The pair that has similar atomic radii is:

We start with the basic fact that metallic or atomic radius changes in a regular way in the periodic table. Within a given group (vertical column) the radius normally increases from top to bottom because each succeeding element has an extra electron shell.

However, between the 4d-series (elements of the 5th period) and the 5d-series (elements of the 6th period) this normal increase is largely cancelled by the well-known lanthanide contraction.

The lanthanide contraction is the steady decrease in size of the fourteen elements from $$\text{La}$$ to $$\text{Lu}$$ caused by inadequate shielding of the increasing nuclear charge by the 4f-electrons. Because of this poor shielding, the effective nuclear charge $$Z_{\text{eff}}$$ felt by the outer 5d-electrons of the 5d-series becomes almost the same as that felt by the outer 4d-electrons of the 4d-series. Hence the atomic radii of 4d and 5d elements lying in the same group turn out to be nearly equal.

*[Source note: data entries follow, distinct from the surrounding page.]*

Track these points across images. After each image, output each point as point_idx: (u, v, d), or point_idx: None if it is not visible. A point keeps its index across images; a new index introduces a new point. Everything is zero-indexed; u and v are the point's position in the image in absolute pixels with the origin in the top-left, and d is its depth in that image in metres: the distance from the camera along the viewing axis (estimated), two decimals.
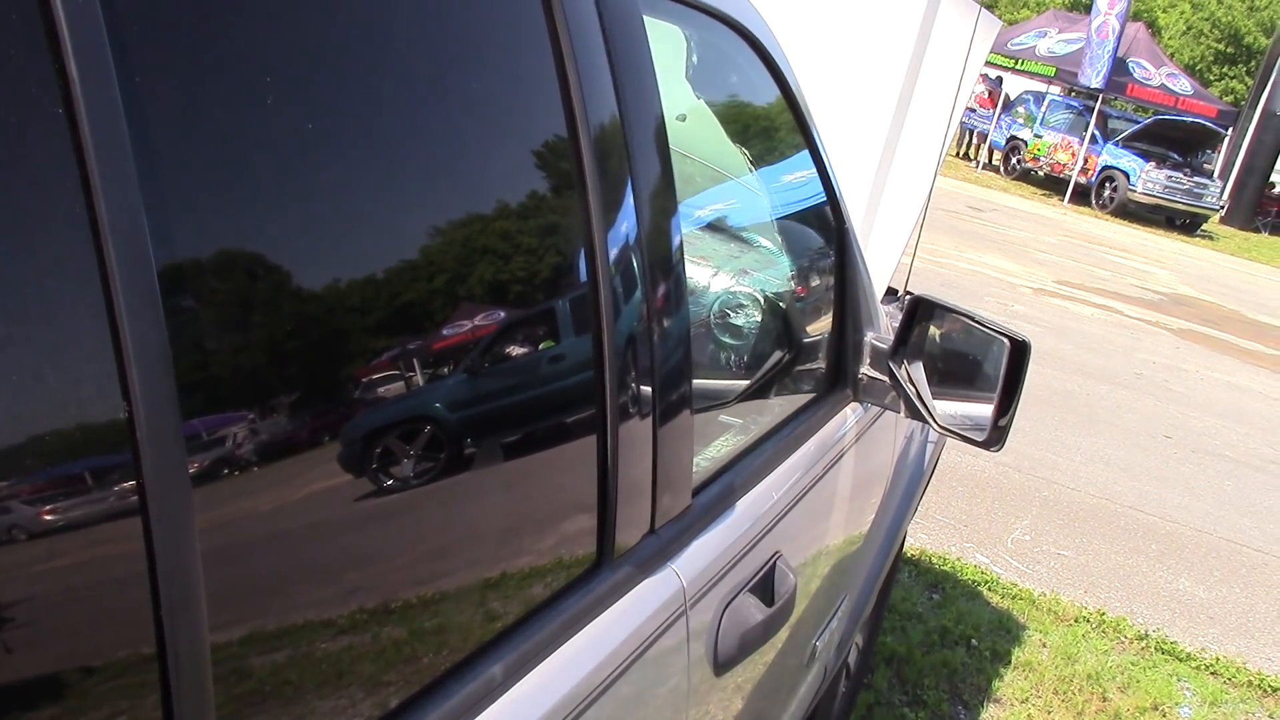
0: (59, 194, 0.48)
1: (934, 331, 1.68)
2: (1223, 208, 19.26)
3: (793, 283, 1.84)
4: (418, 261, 0.73)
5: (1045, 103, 19.31)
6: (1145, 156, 17.33)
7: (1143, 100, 19.47)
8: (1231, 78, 28.61)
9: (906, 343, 1.66)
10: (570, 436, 0.94)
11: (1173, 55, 25.39)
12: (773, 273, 1.83)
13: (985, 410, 1.62)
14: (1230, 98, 26.04)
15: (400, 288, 0.71)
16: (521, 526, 0.89)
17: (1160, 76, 18.76)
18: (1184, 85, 19.03)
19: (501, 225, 0.83)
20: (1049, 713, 3.05)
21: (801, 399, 1.67)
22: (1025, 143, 19.00)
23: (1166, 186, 17.12)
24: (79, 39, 0.48)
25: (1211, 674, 3.46)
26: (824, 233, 1.75)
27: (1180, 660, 3.49)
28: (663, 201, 1.05)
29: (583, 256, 0.92)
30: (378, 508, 0.71)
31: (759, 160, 1.86)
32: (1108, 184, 17.67)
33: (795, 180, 1.73)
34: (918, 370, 1.65)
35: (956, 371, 1.69)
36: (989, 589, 3.66)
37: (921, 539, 3.91)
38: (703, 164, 1.94)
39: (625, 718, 0.99)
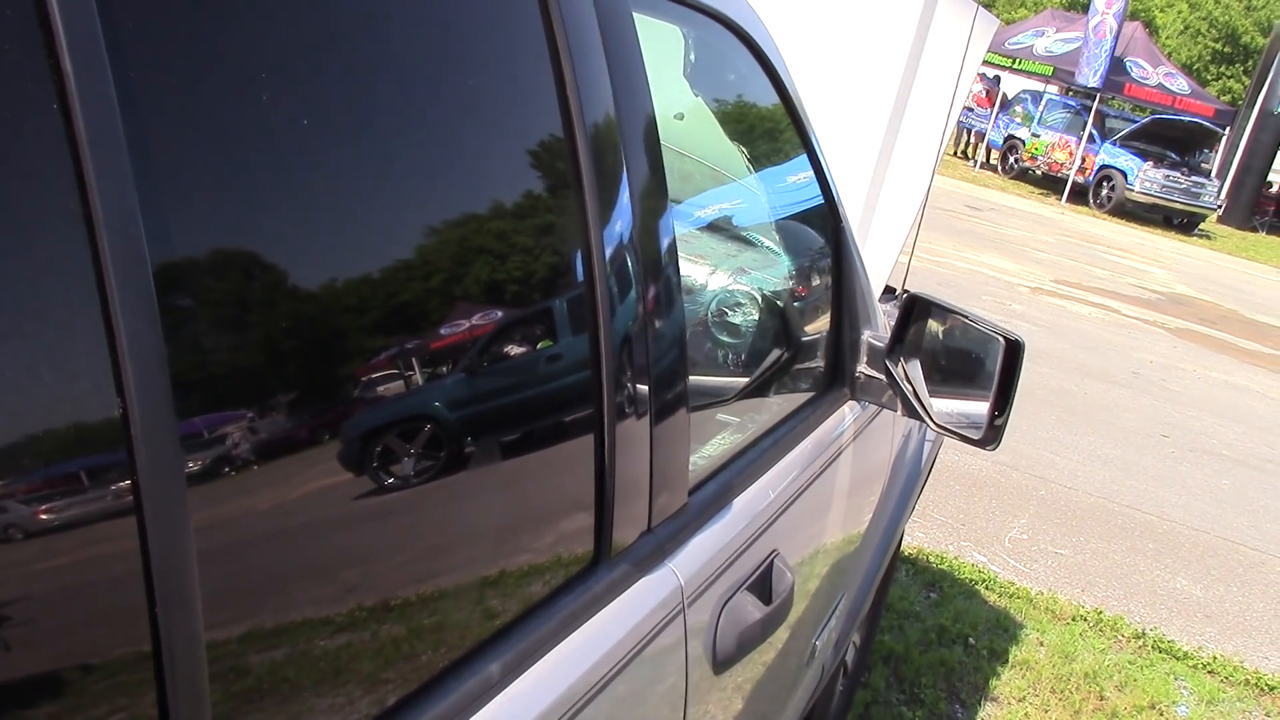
0: (54, 191, 0.48)
1: (931, 330, 1.68)
2: (1220, 207, 19.28)
3: (790, 281, 1.84)
4: (413, 259, 0.73)
5: (1043, 102, 19.33)
6: (1143, 156, 17.35)
7: (1140, 99, 19.49)
8: (1229, 77, 28.65)
9: (903, 341, 1.66)
10: (567, 435, 0.94)
11: (1170, 54, 25.42)
12: (770, 271, 1.83)
13: (981, 409, 1.62)
14: (1227, 97, 26.07)
15: (396, 286, 0.71)
16: (518, 525, 0.89)
17: (1158, 76, 18.78)
18: (1181, 84, 19.05)
19: (497, 224, 0.83)
20: (1046, 711, 3.05)
21: (799, 397, 1.67)
22: (1023, 142, 19.02)
23: (1164, 186, 17.13)
24: (74, 34, 0.48)
25: (1208, 672, 3.46)
26: (821, 231, 1.75)
27: (1177, 659, 3.49)
28: (658, 200, 1.05)
29: (579, 255, 0.92)
30: (374, 506, 0.71)
31: (756, 159, 1.86)
32: (1105, 183, 17.69)
33: (792, 179, 1.73)
34: (914, 369, 1.65)
35: (953, 370, 1.69)
36: (986, 588, 3.66)
37: (919, 537, 3.91)
38: (700, 162, 1.94)
39: (623, 716, 0.99)
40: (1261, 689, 3.45)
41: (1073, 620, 3.58)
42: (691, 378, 1.13)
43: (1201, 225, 18.59)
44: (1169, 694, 3.26)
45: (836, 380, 1.72)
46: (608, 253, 0.94)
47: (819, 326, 1.73)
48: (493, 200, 0.83)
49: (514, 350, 0.85)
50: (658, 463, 1.05)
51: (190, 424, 0.55)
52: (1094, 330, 8.64)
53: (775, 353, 1.72)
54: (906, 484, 2.28)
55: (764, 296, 1.76)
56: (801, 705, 1.78)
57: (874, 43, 2.95)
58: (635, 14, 1.02)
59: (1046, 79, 19.51)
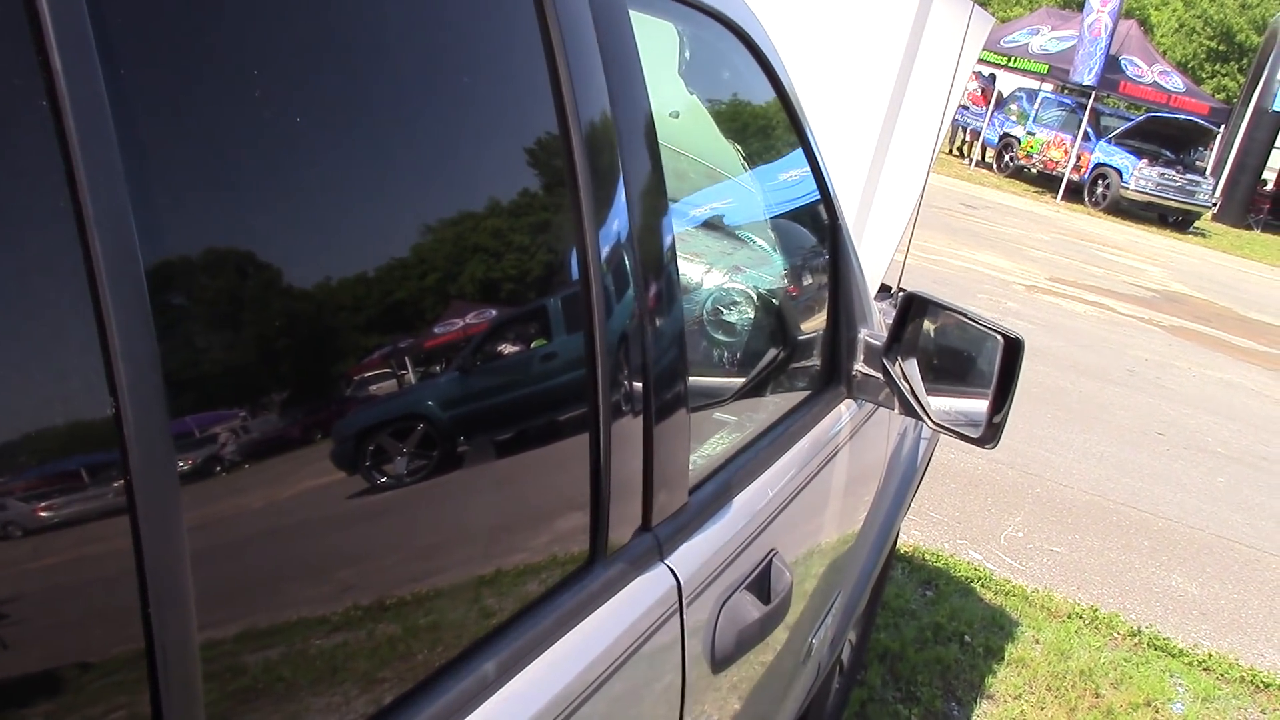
0: (44, 189, 0.48)
1: (928, 328, 1.68)
2: (1215, 205, 19.32)
3: (786, 280, 1.84)
4: (408, 258, 0.72)
5: (1038, 100, 19.35)
6: (1138, 154, 17.38)
7: (1135, 98, 19.52)
8: (1224, 75, 28.69)
9: (900, 339, 1.65)
10: (562, 434, 0.94)
11: (1165, 53, 25.46)
12: (766, 270, 1.83)
13: (979, 407, 1.61)
14: (1222, 95, 26.10)
15: (391, 284, 0.70)
16: (513, 524, 0.89)
17: (1153, 74, 18.80)
18: (1176, 83, 19.08)
19: (493, 222, 0.82)
20: (1042, 709, 3.05)
21: (796, 396, 1.67)
22: (1018, 140, 19.04)
23: (1159, 184, 17.16)
24: (63, 31, 0.47)
25: (1204, 670, 3.47)
26: (817, 230, 1.75)
27: (1173, 656, 3.50)
28: (654, 198, 1.05)
29: (575, 253, 0.91)
30: (369, 505, 0.71)
31: (752, 157, 1.86)
32: (1100, 181, 17.71)
33: (789, 177, 1.73)
34: (911, 367, 1.65)
35: (950, 368, 1.68)
36: (982, 585, 3.67)
37: (915, 536, 3.91)
38: (696, 160, 1.94)
39: (620, 715, 0.99)
40: (1257, 686, 3.45)
41: (1068, 618, 3.59)
42: (689, 377, 1.13)
43: (1196, 223, 18.62)
44: (1164, 691, 3.26)
45: (833, 379, 1.72)
46: (604, 251, 0.94)
47: (815, 325, 1.73)
48: (487, 198, 0.82)
49: (509, 349, 0.85)
50: (658, 461, 1.04)
51: (183, 423, 0.55)
52: (1089, 328, 8.65)
53: (772, 351, 1.71)
54: (902, 482, 2.28)
55: (760, 295, 1.75)
56: (797, 704, 1.78)
57: (870, 40, 2.95)
58: (630, 11, 1.02)
59: (1042, 77, 19.53)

Now we examine each pair given in the options.

Option A  Mo and W
$$\text{Mo}$$ (atomic number 42) belongs to the 4d-series and group 6.
$$\text{W}$$ (atomic number 74) belongs to the 5d-series and the same group 6.
Because of the lanthanide contraction, the increase in size that should have occurred from Mo to W is almost exactly cancelled. Experimental metallic radii are
$$r_{\text{Mo}}\;=\;139\;\text{pm}, \qquad r_{\text{W}}\;=\;139\;\text{pm}.$$
The two values are practically identical.

Option B  Sc and Ni
Both are 3d-series elements (period 4) but lie at opposite ends of that series (group 3 and group 10). Across a period the radius decreases markedly because effective nuclear charge increases. Thus $$r_{\text{Sc}} > r_{\text{Ni}}$$ by a large margin, so the radii are not similar.

Option C  Mn and Re
$$\text{Mn}$$ is a 3d-series element of group 7, whereas $$\text{Re}$$ is a 5d-series element of the same group. The difference here is two whole shells (3d vs 5d), so even after the lanthanide contraction the size of $$\text{Re}$$ (about $$151\;\text{pm}$$) remains appreciably larger than that of $$\text{Mn}$$ (about $$127\;\text{pm}$$). Therefore their radii are not sufficiently close.

Option D  Ti and Hf
$$\text{Ti}$$ (3d, group 4) and $$\text{Hf}$$ (5d, group 4) differ by two shells. Their metallic radii are approximately $$147\;\text{pm}$$ and $$159\;\text{pm}$$, respectively. The difference of about $$12\;\text{pm}$$ is significant and larger than that between Mo and W.

Comparing all four cases, the only pair whose atomic radii are virtually the same because they belong to the 4d and 5d series of the same group, and for which numerical values confirm the closeness, is the pair in Option A: Mo and W.

Hence, the correct answer is Option A.